Então, certas vezes me dava vontade de falar sobre algum assunto aleatório, mas que não tinha espaço no meu amado blog cinéfilo. Foi aí que pensei em criar um lugar para que eu pudesse escrever livremente sobre qualquer devaneio que me desse na telha. Pronto. Fácil demais. Tudo resolvido. Quando entro na página do wordpress percebo que preciso de um nome para o blog.

Não demorei muito pra escolher (coisa que geralmente não acontece) visto que já tenho uma história com esse título desde os tempos infantis. Se você não sabe, “O Fantástico Mundo de Bobby” foi um desenho animado (AWESOME por sinal) transmitido no Brasil na década de 90 e que tinha como personagem principal, Bobby, um moleque com uma imaginação muito fértil que vivia mais na sua mente do que no mundo real.

É aí que Neide Cordeiro (a.k.a. herege) entra na história.  Herege foi uma professora de história que tive da 6ª série do ensino fundamental até o 3º ano médio, e a quem devo muita estima e carinho (tá vendo né herege? Nem preciso mais te babar pra ganhar nota e ainda digo essas coisas). Pois bem, ela foi a primeira pessoa que se referiu a mim como Bobby. Sempre reclamava porque eu viva aéreo, viajando na maionese e mandava eu sair do mundo de Bobby por causa dos meus comentários (totalmente pertinentes nas aulas obviamente). Depois disso, não parei mais de ouvir que vivo no mundo da imaginação.

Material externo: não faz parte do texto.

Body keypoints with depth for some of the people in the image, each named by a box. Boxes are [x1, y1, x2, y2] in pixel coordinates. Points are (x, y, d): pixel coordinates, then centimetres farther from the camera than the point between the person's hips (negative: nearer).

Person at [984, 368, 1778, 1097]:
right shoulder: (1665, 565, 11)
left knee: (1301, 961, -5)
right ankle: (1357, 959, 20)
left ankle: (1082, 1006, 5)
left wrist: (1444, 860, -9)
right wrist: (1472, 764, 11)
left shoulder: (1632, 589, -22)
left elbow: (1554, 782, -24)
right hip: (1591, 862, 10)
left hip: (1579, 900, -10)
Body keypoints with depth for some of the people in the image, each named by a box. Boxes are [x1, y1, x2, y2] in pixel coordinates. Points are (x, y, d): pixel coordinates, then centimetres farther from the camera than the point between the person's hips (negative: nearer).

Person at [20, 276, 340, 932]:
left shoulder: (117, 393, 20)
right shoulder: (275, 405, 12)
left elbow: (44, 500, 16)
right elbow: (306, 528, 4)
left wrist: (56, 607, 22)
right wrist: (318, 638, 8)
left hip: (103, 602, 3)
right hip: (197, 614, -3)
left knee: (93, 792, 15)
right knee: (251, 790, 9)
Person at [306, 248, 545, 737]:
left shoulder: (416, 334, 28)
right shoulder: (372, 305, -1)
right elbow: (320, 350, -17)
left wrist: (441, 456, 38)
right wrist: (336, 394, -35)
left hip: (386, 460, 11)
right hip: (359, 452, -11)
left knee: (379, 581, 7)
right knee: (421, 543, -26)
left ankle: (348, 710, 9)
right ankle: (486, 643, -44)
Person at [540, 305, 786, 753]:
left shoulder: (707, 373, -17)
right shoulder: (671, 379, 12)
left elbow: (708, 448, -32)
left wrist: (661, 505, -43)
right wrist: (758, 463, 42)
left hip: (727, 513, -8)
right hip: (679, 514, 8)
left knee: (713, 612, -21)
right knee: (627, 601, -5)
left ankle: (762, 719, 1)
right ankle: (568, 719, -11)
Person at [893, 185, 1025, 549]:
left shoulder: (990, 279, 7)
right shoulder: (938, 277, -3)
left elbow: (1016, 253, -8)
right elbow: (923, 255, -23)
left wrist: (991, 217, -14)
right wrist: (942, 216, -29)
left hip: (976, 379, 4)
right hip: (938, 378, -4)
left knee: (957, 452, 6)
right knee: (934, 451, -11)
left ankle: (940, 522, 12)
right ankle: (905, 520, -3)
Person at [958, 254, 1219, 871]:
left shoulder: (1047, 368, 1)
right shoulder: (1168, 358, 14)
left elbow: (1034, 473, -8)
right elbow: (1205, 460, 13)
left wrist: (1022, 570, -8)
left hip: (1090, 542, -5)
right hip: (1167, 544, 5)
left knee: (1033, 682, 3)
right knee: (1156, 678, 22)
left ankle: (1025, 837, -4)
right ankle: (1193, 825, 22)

Tenho um nome, e agora? Agora eu precisava de um banner legal pra colocar na fachada da minha “casa” é claro. E a primeira pessoa que me veio na mente pra pedir tamanho favor foi ninguém mais ninguém menos do que a melhor designer que a blogosfera já conheceu, Natália Xavier. Natália também tem um blog de cinema que é parceiro do Cinemafia. (acessem o Le Matinée!). Perturbei muito essa criatura esses dias por conta desse bendito banner que eu gostei demais. Tentei reunir nessa imagem coisas que eu curto bastante: cinema, desenhos, games, HQs, seriados, música e como bom brasileiro, futebol não poderia estar fora dessa lista. Natália captou bem minha mensagem e produziu essa parada que vocês veem logo aí em cima. Muito obrigado mesmo tia Nat (portfolio).

O texto se estende, mas em resumo é isso. O “Mundo de Bobby” é um espaço no qual irei escrever sobre todo e qualquer assunto randômico que vier na minha cabeça e que eu ache bacana para discussão (não necessariamente coisas úteis). Podem se sentir a vontade pra dar pitaco e falar mal se não gostarem. A gente se fala no próximo post.

PS: agradeço a herege por ter me aguentado tantos anos nas suas aulas e por ter ajudado na criação do nome do blog mesmo sem saber. Valeu herege.